[REQUIRED WORK] Take the entries below and print only the lines from the one with "voor uw productielijn?" through the one with "Met de InspectNTrack™-software", exactly as they stand, both ends included.

── RECORDS FOR THIS EXERCISE ──

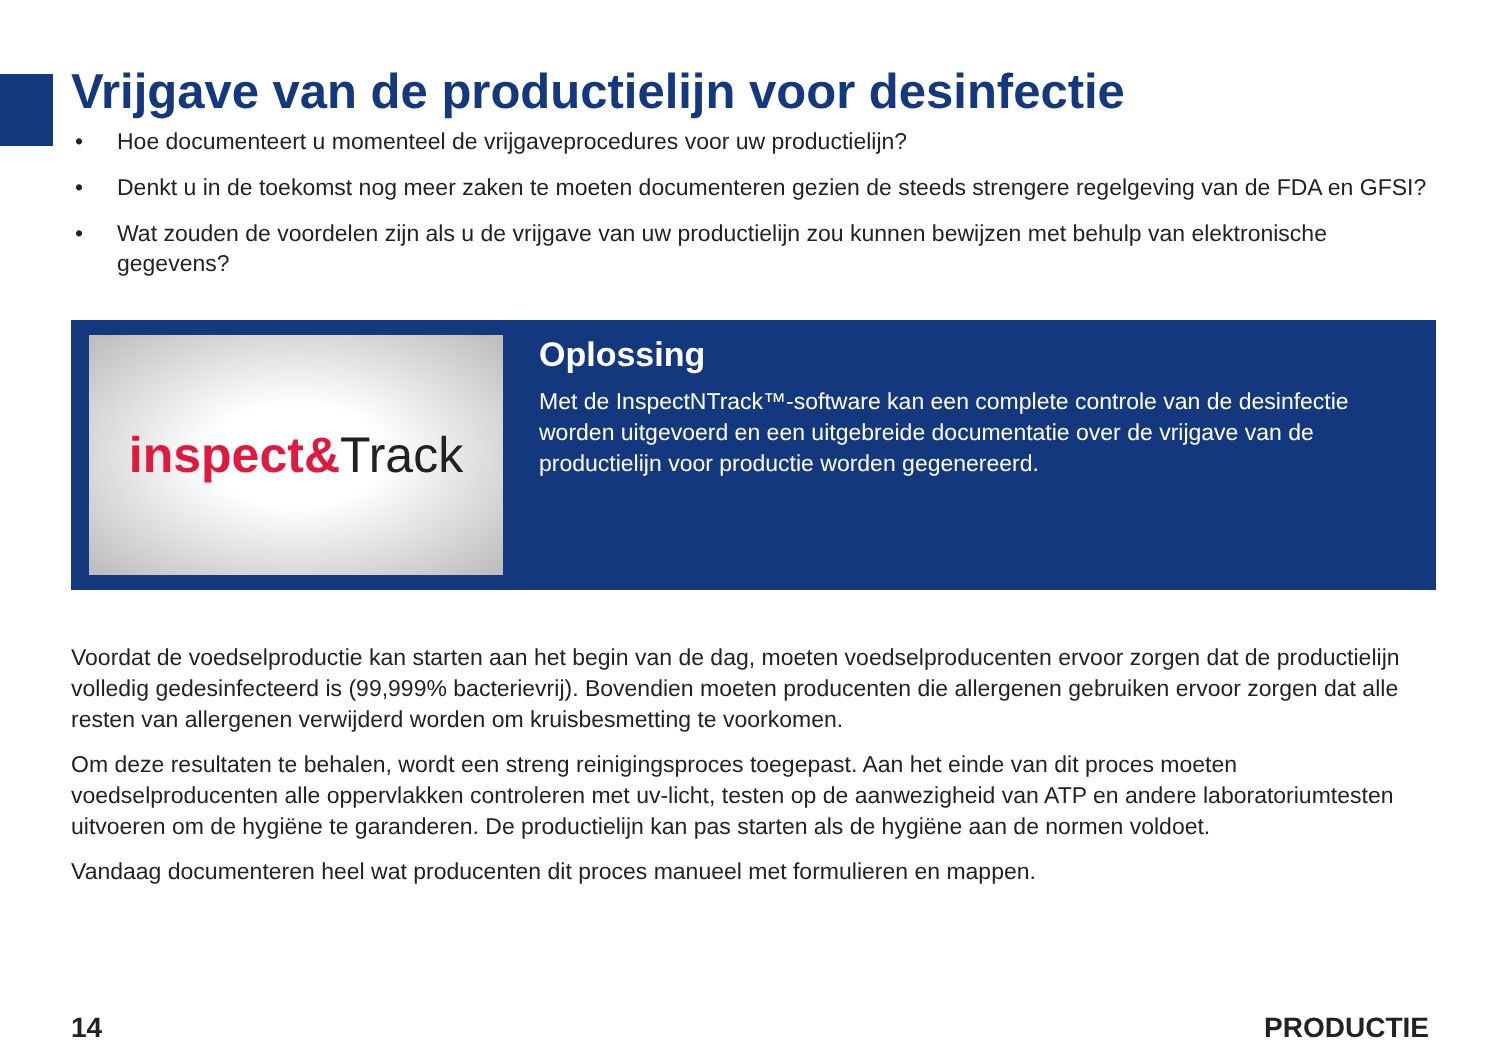Vrijgave van de productielijn voor desinfectie
• Hoe documenteert u momenteel de vrijgaveprocedures voor uw productielijn?
• Denkt u in de toekomst nog meer zaken te moeten documenteren gezien de steeds strengere regelgeving van de FDA en GFSI?
• Wat zouden de voordelen zijn als u de vrijgave van uw productielijn zou kunnen bewijzen met behulp van elektronische gegevens?
inspect& Track
Oplossing
Met de InspectNTrack™-software kan een complete controle van de desinfectie worden uitgevoerd en een uitgebreide documentatie over de vrijgave van de productielijn voor productie worden gegenereerd.
Voordat de voedselproductie kan starten aan het begin van de dag, moeten voedselproducenten ervoor zorgen dat de productielijn volledig gedesinfecteerd is (99,999% bacterievrij). Bovendien moeten producenten die allergenen gebruiken ervoor zorgen dat alle resten van allergenen verwijderd worden om kruisbesmetting te voorkomen.
Om deze resultaten te behalen, wordt een streng reinigingsproces toegepast. Aan het einde van dit proces moeten voedselproducenten alle oppervlakken controleren met uv-licht, testen op de aanwezigheid van ATP en andere laboratoriumtesten uitvoeren om de hygiëne te garanderen. De productielijn kan pas starten als de hygiëne aan de normen voldoet.
Vandaag documenteren heel wat producenten dit proces manueel met formulieren en mappen.
14 PRODUCTIE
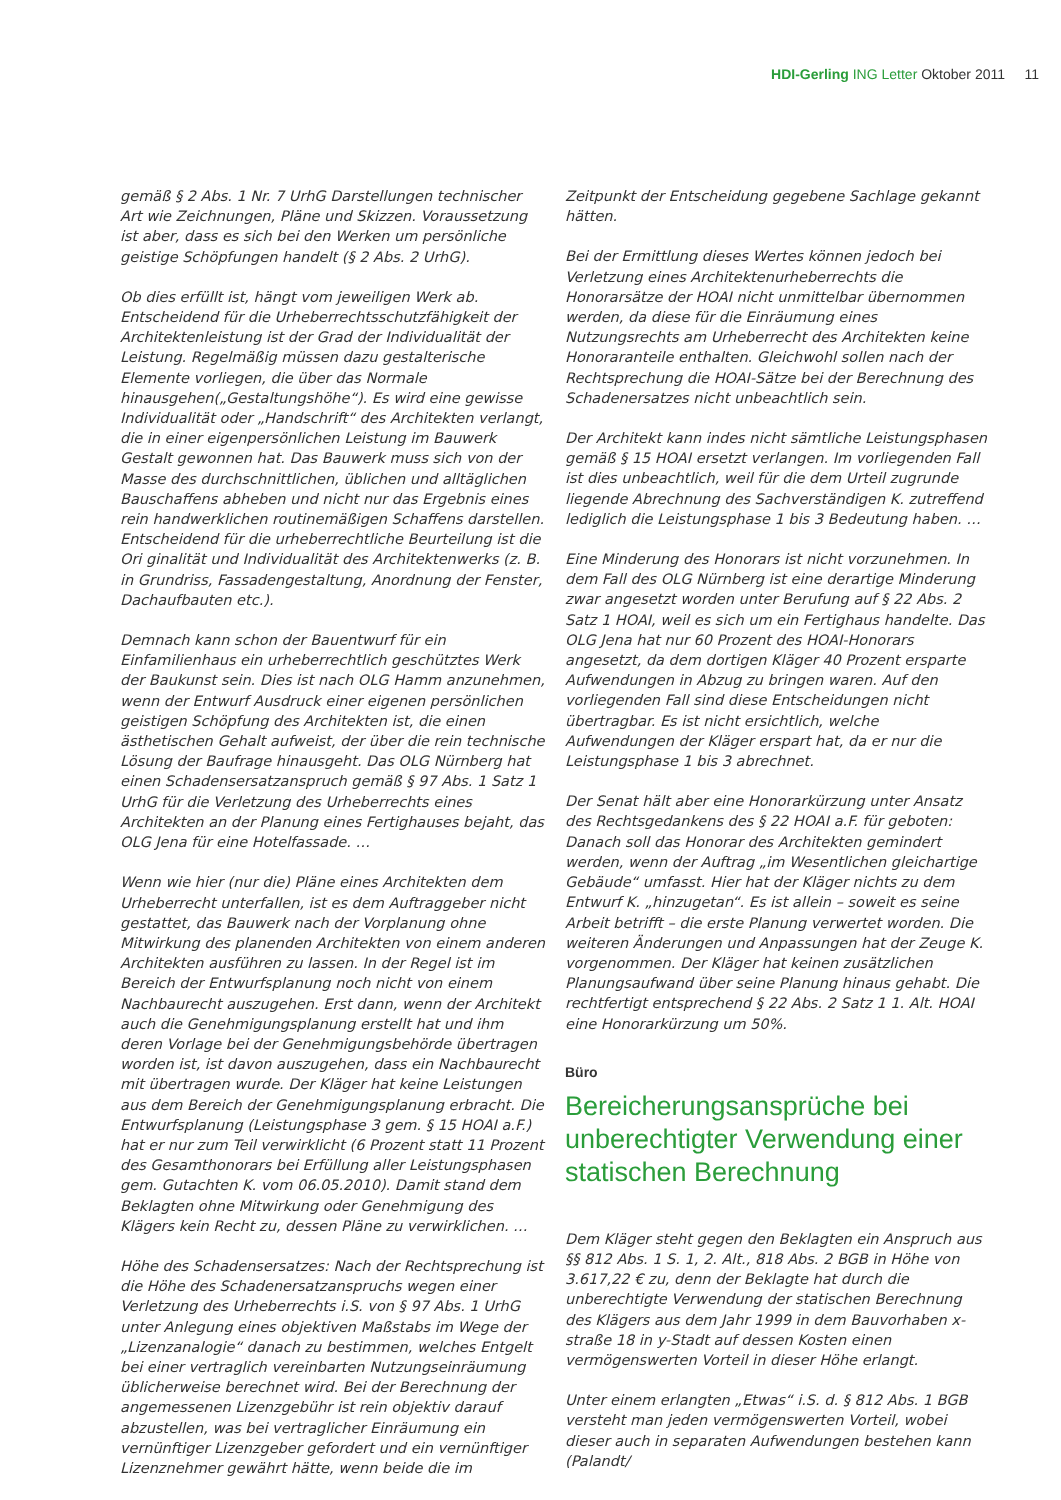HDI-Gerling ING Letter Oktober 2011 11
gemäß § 2 Abs. 1 Nr. 7 UrhG Darstellungen technischer Art wie Zeichnungen, Pläne und Skizzen. Voraussetzung ist aber, dass es sich bei den Werken um persönliche geistige Schöpfungen handelt (§ 2 Abs. 2 UrhG).
Ob dies erfüllt ist, hängt vom jeweiligen Werk ab. Entscheidend für die Urheberrechtsschutzfähigkeit der Architektenleistung ist der Grad der Individualität der Leistung. Regelmäßig müssen dazu gestalterische Elemente vorliegen, die über das Normale hinausgehen(„Gestaltungshöhe“). Es wird eine gewisse Individualität oder „Handschrift“ des Architekten verlangt, die in einer eigenpersönlichen Leistung im Bauwerk Gestalt gewonnen hat. Das Bauwerk muss sich von der Masse des durchschnittlichen, üblichen und alltäglichen Bauschaffens abheben und nicht nur das Ergebnis eines rein handwerklichen routinemäßigen Schaffens darstellen. Entscheidend für die urheberrechtliche Beurteilung ist die Ori ginalität und Individualität des Architektenwerks (z. B. in Grundriss, Fassadengestaltung, Anordnung der Fenster, Dachaufbauten etc.).
Demnach kann schon der Bauentwurf für ein Einfamilienhaus ein urheberrechtlich geschütztes Werk der Baukunst sein. Dies ist nach OLG Hamm anzunehmen, wenn der Entwurf Ausdruck einer eigenen persönlichen geistigen Schöpfung des Architekten ist, die einen ästhetischen Gehalt aufweist, der über die rein technische Lösung der Baufrage hinausgeht. Das OLG Nürnberg hat einen Schadensersatzanspruch gemäß § 97 Abs. 1 Satz 1 UrhG für die Verletzung des Urheberrechts eines Architekten an der Planung eines Fertighauses bejaht, das OLG Jena für eine Hotelfassade. …
Wenn wie hier (nur die) Pläne eines Architekten dem Urheberrecht unterfallen, ist es dem Auftraggeber nicht gestattet, das Bauwerk nach der Vorplanung ohne Mitwirkung des planenden Architekten von einem anderen Architekten ausführen zu lassen. In der Regel ist im Bereich der Entwurfsplanung noch nicht von einem Nachbaurecht auszugehen. Erst dann, wenn der Architekt auch die Genehmigungsplanung erstellt hat und ihm deren Vorlage bei der Genehmigungsbehörde übertragen worden ist, ist davon auszugehen, dass ein Nachbaurecht mit übertragen wurde. Der Kläger hat keine Leistungen aus dem Bereich der Genehmigungsplanung erbracht. Die Entwurfsplanung (Leistungsphase 3 gem. § 15 HOAI a.F.) hat er nur zum Teil verwirklicht (6 Prozent statt 11 Prozent des Gesamthonorars bei Erfüllung aller Leistungsphasen gem. Gutachten K. vom 06.05.2010). Damit stand dem Beklagten ohne Mitwirkung oder Genehmigung des Klägers kein Recht zu, dessen Pläne zu verwirklichen. …
Höhe des Schadensersatzes: Nach der Rechtsprechung ist die Höhe des Schadenersatzanspruchs wegen einer Verletzung des Urheberrechts i.S. von § 97 Abs. 1 UrhG unter Anlegung eines objektiven Maßstabs im Wege der „Lizenzanalogie“ danach zu bestimmen, welches Entgelt bei einer vertraglich vereinbarten Nutzungseinräumung üblicherweise berechnet wird. Bei der Berechnung der angemessenen Lizenzgebühr ist rein objektiv darauf abzustellen, was bei vertraglicher Einräumung ein vernünftiger Lizenzgeber gefordert und ein vernünftiger Lizenznehmer gewährt hätte, wenn beide die im
Zeitpunkt der Entscheidung gegebene Sachlage gekannt hätten.
Bei der Ermittlung dieses Wertes können jedoch bei Verletzung eines Architektenurheberrechts die Honorarsätze der HOAI nicht unmittelbar übernommen werden, da diese für die Einräumung eines Nutzungsrechts am Urheberrecht des Architekten keine Honoraranteile enthalten. Gleichwohl sollen nach der Rechtsprechung die HOAI-Sätze bei der Berechnung des Schadenersatzes nicht unbeachtlich sein.
Der Architekt kann indes nicht sämtliche Leistungsphasen gemäß § 15 HOAI ersetzt verlangen. Im vorliegenden Fall ist dies unbeachtlich, weil für die dem Urteil zugrunde liegende Abrechnung des Sachverständigen K. zutreffend lediglich die Leistungsphase 1 bis 3 Bedeutung haben. …
Eine Minderung des Honorars ist nicht vorzunehmen. In dem Fall des OLG Nürnberg ist eine derartige Minderung zwar angesetzt worden unter Berufung auf § 22 Abs. 2 Satz 1 HOAI, weil es sich um ein Fertighaus handelte. Das OLG Jena hat nur 60 Prozent des HOAI-Honorars angesetzt, da dem dortigen Kläger 40 Prozent ersparte Aufwendungen in Abzug zu bringen waren. Auf den vorliegenden Fall sind diese Entscheidungen nicht übertragbar. Es ist nicht ersichtlich, welche Aufwendungen der Kläger erspart hat, da er nur die Leistungsphase 1 bis 3 abrechnet.
Der Senat hält aber eine Honorarkürzung unter Ansatz des Rechtsgedankens des § 22 HOAI a.F. für geboten: Danach soll das Honorar des Architekten gemindert werden, wenn der Auftrag „im Wesentlichen gleichartige Gebäude“ umfasst. Hier hat der Kläger nichts zu dem Entwurf K. „hinzugetan“. Es ist allein – soweit es seine Arbeit betrifft – die erste Planung verwertet worden. Die weiteren Änderungen und Anpassungen hat der Zeuge K. vorgenommen. Der Kläger hat keinen zusätzlichen Planungsaufwand über seine Planung hinaus gehabt. Die rechtfertigt entsprechend § 22 Abs. 2 Satz 1 1. Alt. HOAI eine Honorarkürzung um 50%.
Büro
Bereicherungsansprüche bei unberechtigter Verwendung einer statischen Berechnung
Dem Kläger steht gegen den Beklagten ein Anspruch aus §§ 812 Abs. 1 S. 1, 2. Alt., 818 Abs. 2 BGB in Höhe von 3.617,22 € zu, denn der Beklagte hat durch die unberechtigte Verwendung der statischen Berechnung des Klägers aus dem Jahr 1999 in dem Bauvorhaben x-straße 18 in y-Stadt auf dessen Kosten einen vermögenswerten Vorteil in dieser Höhe erlangt.
Unter einem erlangten „Etwas“ i.S. d. § 812 Abs. 1 BGB versteht man jeden vermögenswerten Vorteil, wobei dieser auch in separaten Aufwendungen bestehen kann (Palandt/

───

[ANSWER TO THIS PROBLEM]
• Hoe documenteert u momenteel de vrijgaveprocedures voor uw productielijn?
• Denkt u in de toekomst nog meer zaken te moeten documenteren gezien de steeds strengere regelgeving van de FDA en GFSI?
• Wat zouden de voordelen zijn als u de vrijgave van uw productielijn zou kunnen bewijzen met behulp van elektronische gegevens?
inspect& Track
Oplossing
Met de InspectNTrack™-software kan een complete controle van de desinfectie worden uitgevoerd en een uitgebreide documentatie over de vrijgave van de productielijn voor productie worden gegenereerd.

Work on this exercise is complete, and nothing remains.